ニューヨークには、「deadass(デッドアス)」から「madbrick(マッドブリック)」に至るまで、常に独自の言葉が存在してきた。しかし、この街で最近検索されているスラング(俗語)は少し様子が異なるようだ。地元情報サイトのシークレットNYCが8月18日、Google検索の調査の結果とそれぞれのスラングの意味を紹介した。

スラングの歴史は長いが、SNSの登場により、新しい言葉や意味が広まるスピードはさらに加速した。
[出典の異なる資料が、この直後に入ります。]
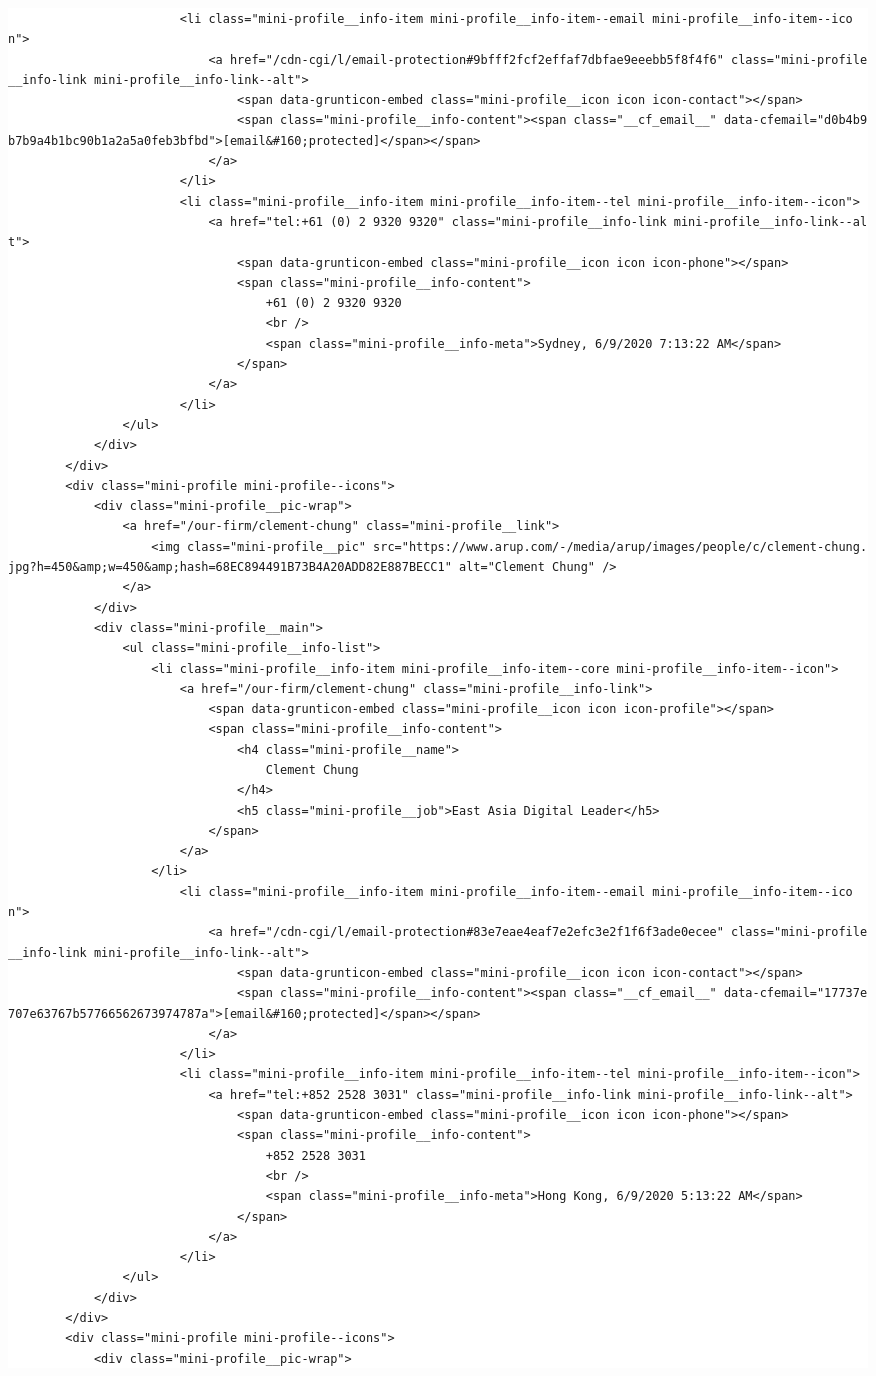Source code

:                             <li class="mini-profile__info-item mini-profile__info-item--email mini-profile__info-item--icon">
                                <a href="/cdn-cgi/l/email-protection#9bfff2fcf2effaf7dbfae9eeebb5f8f4f6" class="mini-profile__info-link mini-profile__info-link--alt">
                                    <span data-grunticon-embed class="mini-profile__icon icon icon-contact"></span>
                                    <span class="mini-profile__info-content"><span class="__cf_email__" data-cfemail="d0b4b9b7b9a4b1bc90b1a2a5a0feb3bfbd">[email&#160;protected]</span></span>
                                </a>
                            </li>
                            <li class="mini-profile__info-item mini-profile__info-item--tel mini-profile__info-item--icon">
                                <a href="tel:+61 (0) 2 9320 9320" class="mini-profile__info-link mini-profile__info-link--alt">
                                    <span data-grunticon-embed class="mini-profile__icon icon icon-phone"></span>
                                    <span class="mini-profile__info-content">
                                        +61 (0) 2 9320 9320
                                        <br />
                                        <span class="mini-profile__info-meta">Sydney, 6/9/2020 7:13:22 AM</span>
                                    </span>
                                </a>
                            </li>
                    </ul>
                </div>
            </div>
            <div class="mini-profile mini-profile--icons">
                <div class="mini-profile__pic-wrap">
                    <a href="/our-firm/clement-chung" class="mini-profile__link">
                        <img class="mini-profile__pic" src="https://www.arup.com/-/media/arup/images/people/c/clement-chung.jpg?h=450&amp;w=450&amp;hash=68EC894491B73B4A20ADD82E887BECC1" alt="Clement Chung" />
                    </a>
                </div>
                <div class="mini-profile__main">
                    <ul class="mini-profile__info-list">
                        <li class="mini-profile__info-item mini-profile__info-item--core mini-profile__info-item--icon">
                            <a href="/our-firm/clement-chung" class="mini-profile__info-link">
                                <span data-grunticon-embed class="mini-profile__icon icon icon-profile"></span>
                                <span class="mini-profile__info-content">
                                    <h4 class="mini-profile__name">
                                        Clement Chung
                                    </h4>
                                    <h5 class="mini-profile__job">East Asia Digital Leader</h5>
                                </span>
                            </a>
                        </li>
                            <li class="mini-profile__info-item mini-profile__info-item--email mini-profile__info-item--icon">
                                <a href="/cdn-cgi/l/email-protection#83e7eae4eaf7e2efc3e2f1f6f3ade0ecee" class="mini-profile__info-link mini-profile__info-link--alt">
                                    <span data-grunticon-embed class="mini-profile__icon icon icon-contact"></span>
                                    <span class="mini-profile__info-content"><span class="__cf_email__" data-cfemail="17737e707e63767b57766562673974787a">[email&#160;protected]</span></span>
                                </a>
                            </li>
                            <li class="mini-profile__info-item mini-profile__info-item--tel mini-profile__info-item--icon">
                                <a href="tel:+852 2528 3031" class="mini-profile__info-link mini-profile__info-link--alt">
                                    <span data-grunticon-embed class="mini-profile__icon icon icon-phone"></span>
                                    <span class="mini-profile__info-content">
                                        +852 2528 3031
                                        <br />
                                        <span class="mini-profile__info-meta">Hong Kong, 6/9/2020 5:13:22 AM</span>
                                    </span>
                                </a>
                            </li>
                    </ul>
                </div>
            </div>
            <div class="mini-profile mini-profile--icons">
                <div class="mini-profile__pic-wrap">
写真はイメージ(photo: Unsplash / robin_rednine)

調査によると、「chud」がニューヨークで最も検索されたスラングの1位にランクイン。その後に「larping」「bird」「chopped」「unc」が続いた。これらの言葉は、侮蔑語から恋愛用語、さらにはネット上で年上の人を指す際に一般的に使われる表現まで、多岐にわたっている。それぞれのスラングの意味は?

chud(チャド)

「Chud」は一般的に、愚かで、嫌味で、不快な人物、特にトロールと見なされたり、総じて好まれない人物を指す際に使われる。

 larping(ラーピング)

「ラーピング」と聞くと、実写ロールプレイング(LARP)を連想するかもしれないが、今日のスラングとして使われる際、人々が必ずしもそれを指しているわけではない。オンラインスラングで「larping」とは、自分ではない誰かになりすましたり、特定のライフスタイルやペルソナを装ったりすることを指す場合がある。

bird(バード)

ニューヨークのにぎやかなハトの群れとは異なり、スラングで、「Bird」は、恋愛関係において愚かな振る舞いをする人を指すこともある。ただし、それは文脈によって異なる。とはいえ、この街のハトたちの恋愛事情にも、浮き沈みがあるのかもしれない。

chopped(チョップト)

人を形容するスラングとして使われる場合、「chopped」は一般的に「魅力のない」という意味になる。

unc(アンク)

誰かがあなたを「unc(アンク)」と呼んだ場合、おそらく実際の叔父のことではないだろう。このスラングは一般的に、年上だと見なされる人を指すのに使われ、多くの場合、からかうような、あるいは軽蔑的なニュアンスを伴う。

常に変化するNYのスラング

マジに?ガチで?の「deadass」、イラつく、パニくるの「buggin’(バギン)」、ものすごく寒いの「madbrick」、ちょっとしたトラブルや故障の「glitch(グリッチ)」など、ニューヨークが独自の言語と関わるのはこれが初めてではない。“旬”とされるスラングでも数年後には全く聞き慣れないものになっているかもしれないし、会話の中心だった言葉があっという間に消えてしまうこともある。だが、ニューヨーカーたちが今何に興味を持っているかを映し出すスナップショットの一つであることは間違いないようだ。